**Geëxtraheerde tekst:**

☆ ☆ ☆ ☆ ☆

De Minister van Sociale Zaken en Werkgelegenheid zegt de Kamer, naar aanleiding van een vraag van het lid Essers (CDA), toe in het kader van het terugvorderingsbeleid een afschrift aan de Kamer te zenden van de brief aan de Tweede Kamer over de ontwikkeling van de loonsom.
Nummer | T03066 |
---|---|
Status | voldaan |
Datum toezegging | 10 november 2020 |
Deadline | 1 januari 2021 |
Verantwoordelijke(n) | Minister van Sociale Zaken en Werkgelegenheid |
Kamerleden | Prof.dr. P.H.J. Essers (CDA) |
Commissie | commissie voor Sociale Zaken en Werkgelegenheid (SZW) |
Soort activiteit | Plenaire vergadering |
Categorie | brief/nota |
Onderwerpen | Noodmaatregel Overbrugging voor Werkgelegenheid ontwikkeling loonsom terugvorderingsbeleid |
Kamerstukken | Vierde incidentele suppletoire begroting Sociale Zaken en Werkgelegenheid 2020 inzake steun- en herstelpakket (35.542) |
Handelingen I 2020-2021, nr.9, item 5, p.4
De heer Essers (CDA):
Voorzitter, om te beginnen de voorschotsystematiek. De NOW 1.0-uitkeringen zijn gebaseerd op schattingen van werkgevers omtrent het omzetverliespercentage. In de memorie van antwoord gaat de minister in op de wijze waarop het terugvorderbeleid wordt uitgevoerd indien achteraf blijkt dat deze schattingen te pessimistisch waren, zodat een terugbetalingsverplichting resulteert. Het UWV stelt de omvang van die terugbetalingsverplichting vast. De reguliere betalingstermijn bij terugvordering bedraagt zes weken. Binnen die termijn kan de werkgever verzoeken om een betalingsregeling. Volgens de minister zal het UWV deze verzoeken welwillend behandelen en een betalingsregeling aanbieden van twaalf maandelijkse termijnen. Voor bedragen van €500 of minder wordt niet overgegaan op terugvordering. Werkgevers die een voorschot vanaf €100.000 hebben ontvangen, dienen een accountantsverklaring te overleggen.

☆ ☆ ☆ ☆ ☆

**Schriftelijke opdracht:**
Neem de toezegging over van "De Minister van" tot "van de loonsom." en substitueer daarbij "afschrift" door "kopie".

**Aangeleverde gegevens:**
☆ ☆ ☆ ☆ ☆

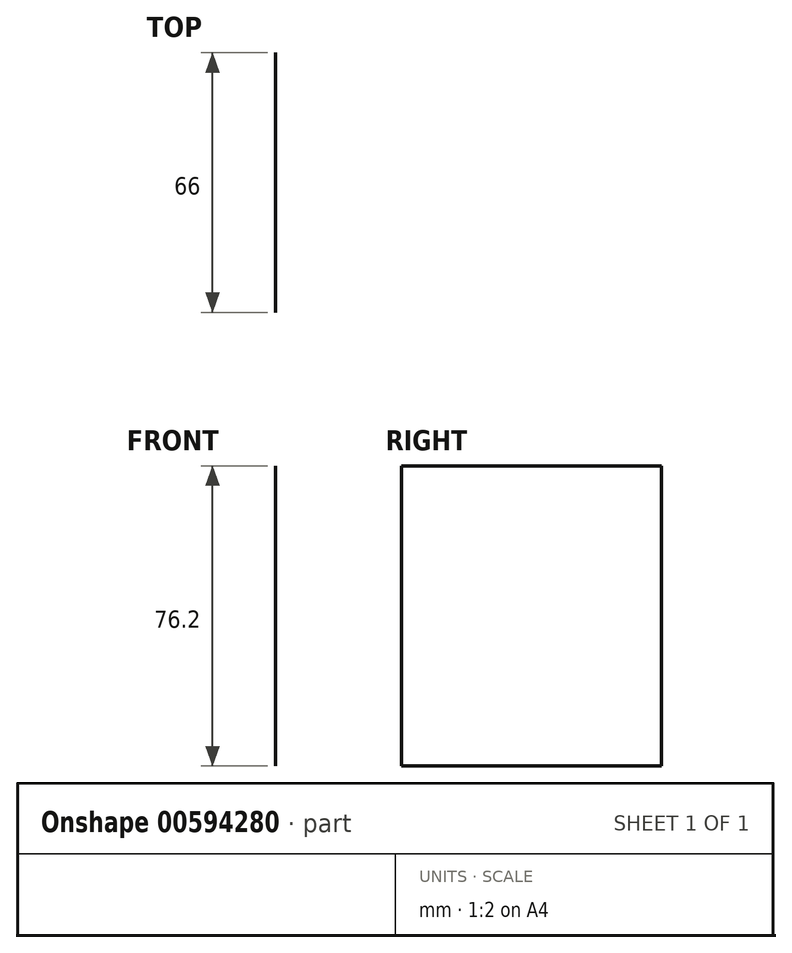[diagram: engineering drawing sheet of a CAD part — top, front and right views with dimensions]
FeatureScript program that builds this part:
annotation { "Feature Type Name" : "Feature", "Feature Type Description" : "" }
export const myFeature = defineFeature(function(context is Context, id is Id, definition is map)
    precondition{}
    {
        {
            var Q0;
            Q0=qCreatedBy(makeId("Top.planeOp"),FACE);
            var sketch = newSketch(context, id + "F0", { "sketchPlane" : qUnion([Q0])});
            skLineSegment(sketch, "E0.bottom", {"start": v(-80.06, 62.07) * mm, "end": v(94.56, 62.07) * mm});
            skLineSegment(sketch, "E0.top", {"start": v(-80.06, -3.93) * mm, "end": v(94.56, -3.93) * mm});
            skLineSegment(sketch, "E0.left", {"start": v(-80.06, 62.07) * mm, "end": v(-80.06, -3.93) * mm});
            skLineSegment(sketch, "E0.right", {"start": v(94.56, 62.07) * mm, "end": v(94.56, -3.93) * mm});
            skLineSegment(sketch, "E1.bottom", {"start": v(16.72, 62.07) * mm, "end": v(-79.77, 62.07) * mm, "construction": true});
            skLineSegment(sketch, "E1.top", {"start": v(16.72, -3.93) * mm, "end": v(-79.77, -3.93) * mm, "construction": true});
            skLineSegment(sketch, "E1.left", {"start": v(16.72, 62.07) * mm, "end": v(16.72, -3.93) * mm});
            skLineSegment(sketch, "E1.right", {"start": v(-79.77, 62.07) * mm, "end": v(-79.77, -3.93) * mm});
            skPoint(sketch, "E2.oppositeSnap0", {"position": v(-31.53, 62.07) * mm});
            skLineSegment(sketch, "E2.bottom", {"start": v(-31.53, 62.07) * mm, "end": v(-31.53, 62.07) * mm});
            skLineSegment(sketch, "E2.top", {"start": v(-31.53, 54.03) * mm, "end": v(-31.53, 54.03) * mm});
            skLineSegment(sketch, "E2.left", {"start": v(-31.53, 54.03) * mm, "end": v(-31.53, 62.07) * mm});
            skLineSegment(sketch, "E2.right", {"start": v(-31.53, 54.03) * mm, "end": v(-31.53, 62.07) * mm});
            skSolve(sketch);
        }
        {
            var Q0;
            Q0=sQuery(id+"F0.wireOp",EDGE,"E0.left");
            extrude(context, id + "F1", {"bodyType" : ToolBodyType.SURFACE, "surfaceEntities" : qUnion([Q0]), "endBound" : BoundingType.SYMMETRIC, "depth" : 76.2 * mm, "offsetDistance" : 25.4 * mm});
        }
    });
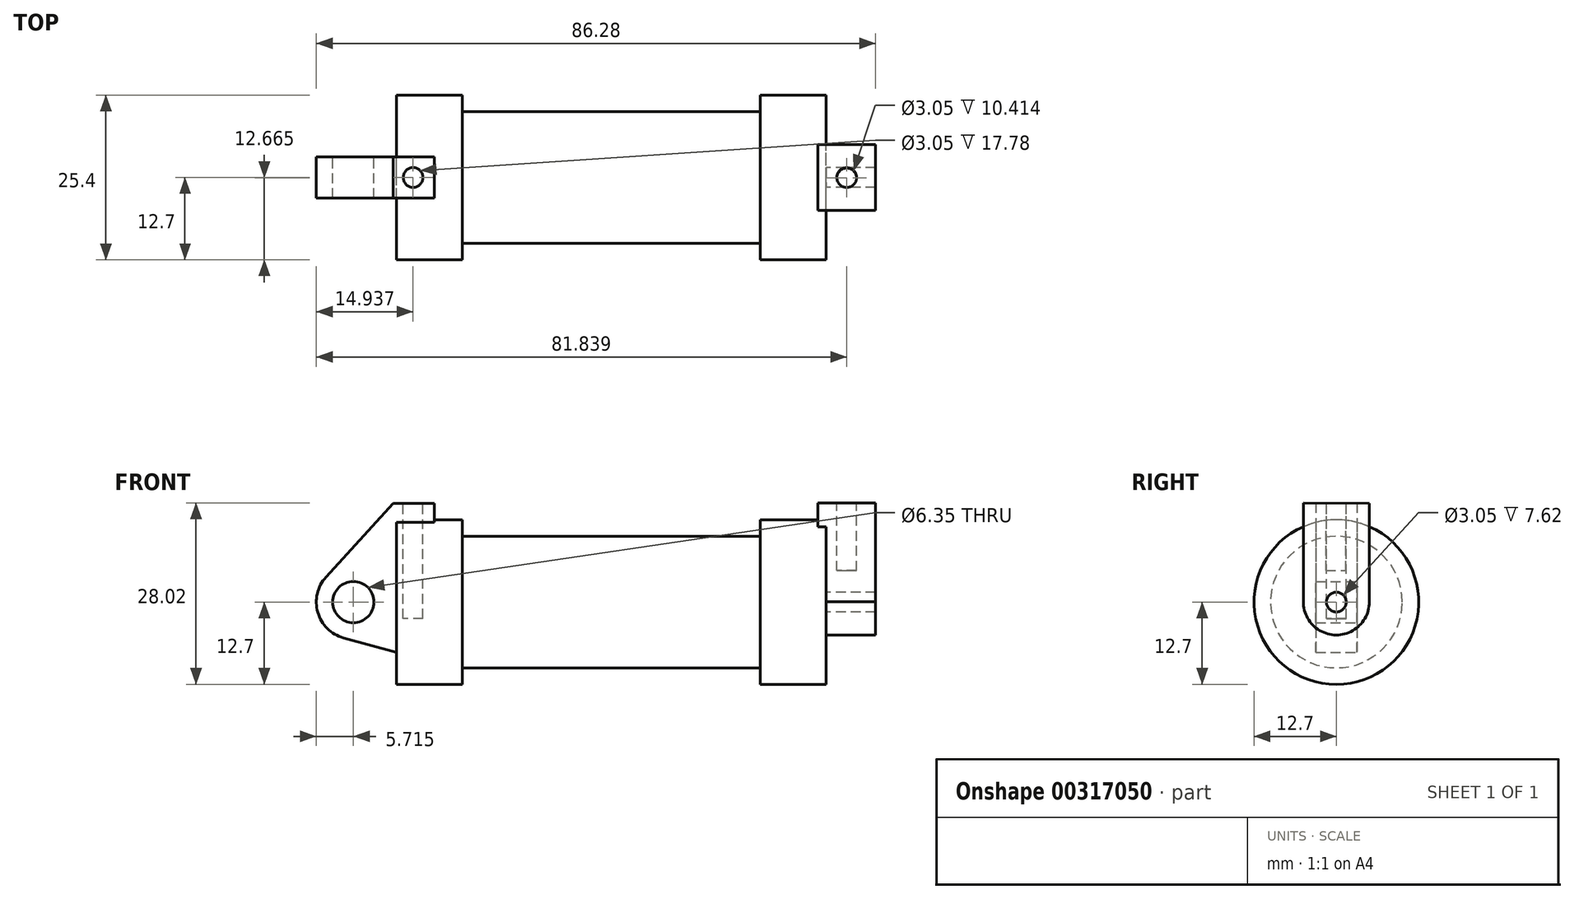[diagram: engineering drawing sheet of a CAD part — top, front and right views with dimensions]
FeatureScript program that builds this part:
annotation { "Feature Type Name" : "Feature", "Feature Type Description" : "" }
export const myFeature = defineFeature(function(context is Context, id is Id, definition is map)
    precondition{}
    {
        {
            var Q0;
            Q0=qCreatedBy(makeId("Front.planeOp"),FACE);
            var sketch = newSketch(context, id + "F0", { "sketchPlane" : qUnion([Q0])});
            skLineSegment(sketch, "E0", {"start": v(0, 0) * mm, "end": v(0, 12.7) * mm});
            skLineSegment(sketch, "E1", {"start": v(0, 12.7) * mm, "end": v(10.16, 12.7) * mm});
            skLineSegment(sketch, "E2", {"start": v(10.16, 12.7) * mm, "end": v(10.16, 10.16) * mm});
            skLineSegment(sketch, "E3", {"start": v(10.16, 10.16) * mm, "end": v(56.13, 10.16) * mm});
            skLineSegment(sketch, "E4", {"start": v(56.13, 10.16) * mm, "end": v(56.13, 12.7) * mm});
            skLineSegment(sketch, "E5", {"start": v(56.13, 12.7) * mm, "end": v(66.3, 12.7) * mm});
            skLineSegment(sketch, "E6", {"start": v(66.3, 12.7) * mm, "end": v(66.3, 0) * mm});
            skLineSegment(sketch, "E7", {"start": v(66.3, 0) * mm, "end": v(0, 0) * mm});
            skLineSegment(sketch, "E8", {"start": v(5.84, 15.24) * mm, "end": v(-0.5, 15.24) * mm});
            skLineSegment(sketch, "E9", {"start": v(-0.5, 15.24) * mm, "end": v(-10.88, 3.85) * mm});
            skLineSegment(sketch, "E10", {"start": v(0, 0) * mm, "end": v(-6.65, 0) * mm});
            skCircle(sketch, "E11", {"center": v(-6.65, 0) * mm, "radius": 5.72 * mm});
            skCircle(sketch, "E12", {"center": v(-6.65, 0) * mm, "radius": 3.18 * mm});
            skLineSegment(sketch, "E13", {"start": v(5.84, 15.24) * mm, "end": v(5.84, -9.4) * mm});
            skLineSegment(sketch, "E14", {"start": v(5.84, -9.4) * mm, "end": v(-8.18, -5.5) * mm});
            skSolve(sketch);
        }
        {
            var Q0;
            {var subQ0=sQuery(id+"F0.wireOp",EDGE,"E2");Q0=makeQuery(id+"F0.imprint","IMPRINT",FACE,{"disambiguationData":[TD([[makeQuery(id+"F0.imprint","IMPRINT",EDGE,{"derivedFrom":subQ0}),-1.0]])]});}
            var Q1;
            {var subQ0=sQuery(id+"F0.wireOp",EDGE,"E0");Q1=makeQuery(id+"F0.imprint","IMPRINT",FACE,{"disambiguationData":[TD([[makeQuery(id+"F0.imprint","IMPRINT",EDGE,{"derivedFrom":subQ0}),-1.0]])]});}
            var Q2;
            Q2=sQuery(id+"F0.wireOp",EDGE,"E7");
            revolve(context, id + "F1", {"entities" : qUnion([Q0, Q1]), "axis" : qUnion([Q2]), "revolveType" : RevolveType.FULL});
        }
        {
            var Q0;
            {var subQ1=sQuery(id+"F0.wireOp",EDGE,"E0");Q0=makeQuery(id+"F0.imprint","IMPRINT",FACE,{"disambiguationData":[TD([[makeQuery(id+"F0.imprint","IMPRINT",EDGE,{"derivedFrom":subQ1}),1.0]])]});}
            var Q1;
            {var subQ5=sQuery(id+"F0.wireOp",EDGE,"E12");Q1=makeQuery(id+"F0.imprint","IMPRINT",FACE,{"disambiguationData":[TD([[makeQuery(id+"F0.imprint","IMPRINT",EDGE,{"derivedFrom":subQ5}),-1.0]])]});}
            var Q2;
            {var subQ0=sQuery(id+"F0.wireOp",EDGE,"E14");Q2=makeQuery(id+"F0.imprint","IMPRINT",FACE,{"disambiguationData":[TD([[makeQuery(id+"F0.imprint","IMPRINT",EDGE,{"derivedFrom":subQ0}),-1.0]])]});}
            var Q3;
            {var subQ0=sQuery(id+"F0.wireOp",EDGE,"E0");Q3=makeQuery(id+"F0.imprint","IMPRINT",FACE,{"disambiguationData":[TD([[makeQuery(id+"F0.imprint","IMPRINT",EDGE,{"derivedFrom":subQ0}),-1.0]])]});}
            extrude(context, id + "F2", {"entities" : qUnion([Q0, Q1, Q2, Q3]), "operationType" : NewBodyOperationType.ADD, "depth" : 3.17 * mm});
        }
        {
            var Q0;
            Q0=makeQuery(id+"F2.opExtrude","CAP_FACE",FACE,{"disambiguationData":[OSD([sQuery(id+"F0.wireOp",EDGE,"E8"),sQuery(id+"F0.wireOp",EDGE,"E9"),sQuery(id+"F0.wireOp",EDGE,"E11"),sQuery(id+"F0.wireOp",EDGE,"E12"),sQuery(id+"F0.wireOp",EDGE,"E13"),sQuery(id+"F0.wireOp",EDGE,"E14")])],"isStart":false});
            extrude(context, id + "F3", {"entities" : qUnion([Q0]), "operationType" : NewBodyOperationType.ADD, "oppositeDirection" : true, "depth" : 6.35 * mm});
        }
        {
            var Q0;
            Q0=makeQuery(id+"F1.opRevolve","SWEPT_FACE",FACE,{"disambiguationData":[OSD([sQuery(id+"F0.wireOp",EDGE,"E6")])]});
            var sketch = newSketch(context, id + "F4", { "sketchPlane" : qUnion([Q0])});
            skCircle(sketch, "E15", {"center": v(0, 0) * mm, "radius": 5.08 * mm});
            skCircle(sketch, "E16", {"center": v(0, 0) * mm, "radius": 1.52 * mm});
            skLineSegment(sketch, "E17", {"start": v(-5.08, 0.08) * mm, "end": v(-5.08, 15.32) * mm});
            skLineSegment(sketch, "E18", {"start": v(5.08, 0) * mm, "end": v(5.08, 15.25) * mm});
            skLineSegment(sketch, "E19", {"start": v(-5.08, 15.32) * mm, "end": v(5.08, 15.25) * mm});
            skSolve(sketch);
        }
        {
            var Q0;
            Q0=makeQuery(id+"F4.imprint","IMPRINT",FACE,{"disambiguationData":[TD([[makeQuery(id+"F4.imprint","IMPRINT",EDGE,{"derivedFrom":sQuery(id+"F4.wireOp",EDGE,"E16")}),-1.0]])]});
            var Q1;
            {var subQ0=sQuery(id+"F4.wireOp",EDGE,"E17");var subQ1=sQuery(id+"F4.wireOp",EDGE,"E15");var subQ2=makeQuery(id+"F4.imprint","INTERSECT",VERTEX,{"derivedFrom":[subQ1,subQ0]});Q1=makeQuery(id+"F4.imprint","IMPRINT",FACE,{"disambiguationData":[TD([[makeQuery(id+"F4.imprint","IMPRINT",EDGE,{"disambiguationData":[TD([[subQ2,1.0]])],"derivedFrom":subQ1}),-1.0]])]});}
            var Q2;
            {var subQ0=sQuery(id+"F4.wireOp",EDGE,"E19");Q2=makeQuery(id+"F4.imprint","IMPRINT",FACE,{"disambiguationData":[TD([[makeQuery(id+"F4.imprint","IMPRINT",EDGE,{"derivedFrom":subQ0}),-1.0]])]});}
            extrude(context, id + "F5", {"entities" : qUnion([Q0, Q1, Q2]), "operationType" : NewBodyOperationType.ADD, "depth" : 7.62 * mm});
        }
        {
            var Q0;
            Q0=makeQuery(id+"F5.opExtrude","CAP_FACE",FACE,{"disambiguationData":[OSD([sQuery(id+"F4.wireOp",EDGE,"E15"),sQuery(id+"F4.wireOp",EDGE,"E16"),sQuery(id+"F4.wireOp",EDGE,"E17"),sQuery(id+"F4.wireOp",EDGE,"E18"),sQuery(id+"F4.wireOp",EDGE,"E19")])],"isStart":true});
            extrude(context, id + "F6", {"entities" : qUnion([Q0]), "operationType" : NewBodyOperationType.ADD, "depth" : 1.27 * mm});
        }
        {
            var Q0;
            {var subQ0=sQuery(id+"F0.wireOp",EDGE,"E8");Q0=makeQuery(id+"F3.boolean.opBoolean","MERGE",FACE,{"derivedFrom":[makeQuery(id+"F2.opExtrude","SWEPT_FACE",FACE,{"disambiguationData":[OSD([subQ0])]}),makeQuery(id+"F3.opExtrude","SWEPT_FACE",FACE,{"disambiguationData":[OSD([subQ0])]})]});}
            var sketch = newSketch(context, id + "F7", { "sketchPlane" : qUnion([Q0])});
            skCircle(sketch, "E20", {"center": v(2.57, 0) * mm, "radius": 1.52 * mm});
            skCircle(sketch, "E21", {"center": v(69.47, -0.16) * mm, "radius": 1.52 * mm});
            skSolve(sketch);
        }
        {
            var Q0;
            {var subQ0=sQuery(id+"F4.wireOp",EDGE,"E19");Q0=makeQuery(id+"F6.boolean.opBoolean","MERGE",FACE,{"derivedFrom":[makeQuery(id+"F5.opExtrude","SWEPT_FACE",FACE,{"disambiguationData":[OSD([subQ0])]}),makeQuery(id+"F6.opExtrude","SWEPT_FACE",FACE,{"disambiguationData":[OSD([subQ0])]})]});}
            var sketch = newSketch(context, id + "F8", { "sketchPlane" : qUnion([Q0])});
            skLineSegment(sketch, "E22", {"start": v(65.02, 4.98) * mm, "end": v(73.91, -5.18) * mm, "construction": true});
            skLineSegment(sketch, "E23", {"start": v(65.02, -5.18) * mm, "end": v(73.91, 4.98) * mm, "construction": true});
            skCircle(sketch, "E24", {"center": v(69.47, -0.1) * mm, "radius": 1.52 * mm});
            skSolve(sketch);
        }
        {
            var Q0;
            Q0=makeQuery(id+"F8.imprint","IMPRINT",FACE,{"disambiguationData":[TD([[makeQuery(id+"F8.imprint","IMPRINT",EDGE,{"derivedFrom":sQuery(id+"F8.wireOp",EDGE,"E24")}),1.0]])]});
            extrude(context, id + "F9", {"entities" : qUnion([Q0]), "operationType" : NewBodyOperationType.REMOVE, "oppositeDirection" : true, "depth" : 10.4 * mm});
        }
        {
            var Q0;
            Q0=makeQuery(id+"F7.imprint","IMPRINT",FACE,{"disambiguationData":[TD([[makeQuery(id+"F7.imprint","IMPRINT",EDGE,{"derivedFrom":sQuery(id+"F7.wireOp",EDGE,"E20")}),1.0]])]});
            extrude(context, id + "F10", {"entities" : qUnion([Q0]), "operationType" : NewBodyOperationType.REMOVE, "oppositeDirection" : true, "depth" : 17.78 * mm});
        }
    });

☆ ☆ ☆ ☆ ☆

**Antwoord:**
De Minister van Sociale Zaken en Werkgelegenheid zegt de Kamer, naar aanleiding van een vraag van het lid Essers (CDA), toe in het kader van het terugvorderingsbeleid een kopie aan de Kamer te zenden van de brief aan de Tweede Kamer over de ontwikkeling van de loonsom.